Apo Iro also advised the sick to strengthen their faith by lighting candles in honor of the Antipolo virgin, the icon that started it all. He was assisted in his healing ministry by his ayudante, Apo Loton. He achieved such fame that postcard images of him were sold like “estampitas” in front of churches like the Holy Rosary Parish in Angeles. The postcards show a long-haired Apo Iro, on the chubby side, with distinct feminine features, shades of the La Union visionary, Judiel Nava. He obviously enjoyed posing before the camera as seen from these staged scenes--one, in serene repose holding a cross and dressed in a knees-exposing pair of shorts and velvet cape; and the other, a composite picture of the “milagroso” on his knees before a painted Virgin Mary, much unlike contemporary Holy Communion pictures.

Enterprising neighbors cashed in on the influx of pilgrims by putting up shops that sold snacks, holy cards, candles and other Apo Iro-related souvenirs.

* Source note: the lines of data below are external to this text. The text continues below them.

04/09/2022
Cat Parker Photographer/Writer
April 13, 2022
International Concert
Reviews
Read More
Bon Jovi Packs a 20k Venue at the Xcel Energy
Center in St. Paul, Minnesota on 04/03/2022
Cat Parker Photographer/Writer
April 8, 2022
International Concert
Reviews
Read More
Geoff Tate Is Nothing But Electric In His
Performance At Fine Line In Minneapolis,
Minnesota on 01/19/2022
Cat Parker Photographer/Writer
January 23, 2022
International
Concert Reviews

There was even a booklet printed about his extraordinary life entitled “Buhay at Kasaysayan ni Apo Iro at ng Kanyang Mga Milagro”. Many remember the supernatural powers Apo wielded. He had the gift of foretelling the coming of rain. In one such instance, rain poured down inexplicably only on both sides of his house, leaving his neighbors wet while his yard remained totally dry. People not only waited in long queues to receive his blessings, but they also hid under the batalan while the Apo took his regular shower, hoping to catch the used bath water which they believed possessed curative powers. Apo Iro also caused religious santos like the Nazareno to animate and move; and it was also whispered about that he can make himself invisible to some.

It was said that Apo Iro’s magic touch came to an abrupt end when he succumbed to the temptation of the flesh and got married to Eufemia Camaya , much to the consternation of his followers who wanted him to remain chaste and pure. He fathered five children: Mamerto, Florencio, Corazon, Librada and Simeona. But according to surviving daughter, Simeona, her father’s powers never waned in intensity; he continued healing people by the thousands even in his married state, all for free.

The fact was, Apo Iro, like all human beings, was simply in love. Probably a bit tired from all the attention and wishing to lead a normal life, the contemplative Apo Iro retreated with his family to his old hometown in Guagua after the war. There, in between healing sessions, he peddled vegetables, blankets and other goods. His family also subsisted on the kind donations of his loyal patients who left food and gifts—never money-- at his doorstep.

The seer, who never experienced any other illnesses since childhood, also foretold his death, one day muttering –“Malapit na nakung kunan at i-uli!”--someone was about to get him and bring him home soon. When he died peacefully on 15 September 1957, strange events attended his death. Three white men visited his wake, and proclaimed to people present that the man lying in state was not dead. Apo Iro, before his demise, also gave strict orders not to have his body embalmed. Days after however, an uninformed mortician injected him with embalming fluid and when he did so, fresh blood spurted from his body. His death was covered by newspapers and his funeral procession was attended by thousands of people from all walks of life—from VIPs, government officials to neighbors, paupers and waifs—bound by a common extraordinary experience, of having been once healed and touched by Pampanga’s most acclaimed miracle man.
(7 September 2002)


Brother Marty said...

Thank you for this wonderful testimony. Awesome!
Please continue to share these wonderful accounts of Christ's presence, in our daily lives.

Thanks again.


alex r. castro said...

Many thanks for dropping by, Bro. Marty!